The plant, near the city of Tver, is close to fiber-optic lines between Moscow and St Petersburg, providing the future data center with the double advantage of reliable power and fast communications links.
When completed, the data center will be the largest in Russia, with a capacity of up to 10,000 racks, the company claims.
Construction work will begin shortly, plant director Mikhail Kanyshev said Monday. The first phase is due to enter service in March 2017, and the second a year later, he said.
Nuclear reactors need to run continuously, and so are a good match for loads that, like many data centers, run 24 hours a day. RosEnergoAtom expects the Kalinin data center to consume about 80 megawatts. That's just 2 percent of the neighboring power plant's generating capacity: Its four reactors are rated at 1 gigawatt each.

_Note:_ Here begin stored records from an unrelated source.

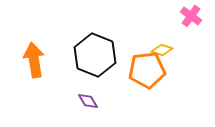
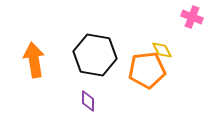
pink cross: moved 1 px right, 1 px down; rotated 15 degrees counterclockwise
yellow diamond: rotated 45 degrees clockwise
black hexagon: rotated 12 degrees counterclockwise
purple diamond: rotated 30 degrees clockwise
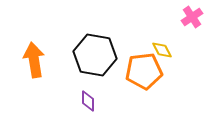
pink cross: rotated 35 degrees clockwise
orange pentagon: moved 3 px left, 1 px down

High-profile data-center owners such as Google, Apple and Facebook are favoring renewable energy sources for their data centers these days as the major alternative source of energy, coal, is considered highly polluting. Russia is slowly taking steps to reduce its coal consumption, increasing the share of nuclear power in electricity generation.
In addition to reliable power and bandwidth, there's a third factor that influences the siting of data centers: cooling. Facebook chose to site one of its most recent data centers near Lulea, in the far North of Sweden, so that it can use free air cooling.
But data centers don't need to seek out such extreme climates to benefit from free cooling most of the year. This doesn't mean that the cooling is entirely without cost, but that it can be done using air pulled in from outside the data center, without the cost of installing and operating refrigeration equipment, a major consumer of electricity in many data centers.
Tver's climate sees summer highs of around 24 Celsius in July -- with highs typically under 20 Celsius from September to May, meaning the data center would be able to use free cooling for a large part of the year if the designers wished.